Farsighted was exciting and engaging. Emlyn’s characters were lovable and she made me want to know what happened to them.
Alex’s bravery through his challenges and his manliness was refreshing and made me respect him. I connected with him from the first few pages, loving his frank perspective and unique challenges. His many, shifting emotions were dead-on for a sixteen-year-old boy, and they enriched the story. I really enjoyed the view into his sightless world under the context that he had never seen before. Omitting that aspect from his descriptions made the descriptions sizzle, and that takes talent. Only once or twice did I think, “Would a blind boy be able to tell that was happening?” The plot engaged me as I was pulled through the book by the
momentum of the story, not left hanging by too much description or rabbit trails.

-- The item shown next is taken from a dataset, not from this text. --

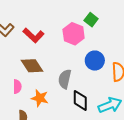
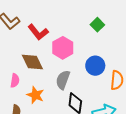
pink hexagon: (74, 34) -> (63, 48), moved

A few of the dramatic scenes seemed rushed. With all the great emotional description of Alex’s feelings through the rest of the book, I was surprised how little some of the big scenes were explored in this way. The scenes of Alex’s dad’s disappearance and reappearance, the false breakup with Simmi, the fake romance with Shapri, Alex’s mom knowing the whole time about his powers, and the final confrontation with Dax left me wishing for more details, particularly in how everyone felt. The characters’ feelings here so richly described elsewhere that I expected it to flow through the whole narrative.
The description of Alex’s identification of people by their smell, and his awareness of what was happening through sound was fantastic. I wanted to hear all about his perceptions and impressions in this unique perspective.
Alex’s numerous and dramatic visions belied the quick ending. There was so much buildup to the horror of Simmi’s death and the evil nature of Dax that the tame ending felt a bit like an anticlimax. This is truer with real life than with a novel, and I felt Emlyn could have gotten more out of her ending.
The segue into a second book was obvious, but not so abrupt that I felt cheated. I’m looking forward to the next book in this series!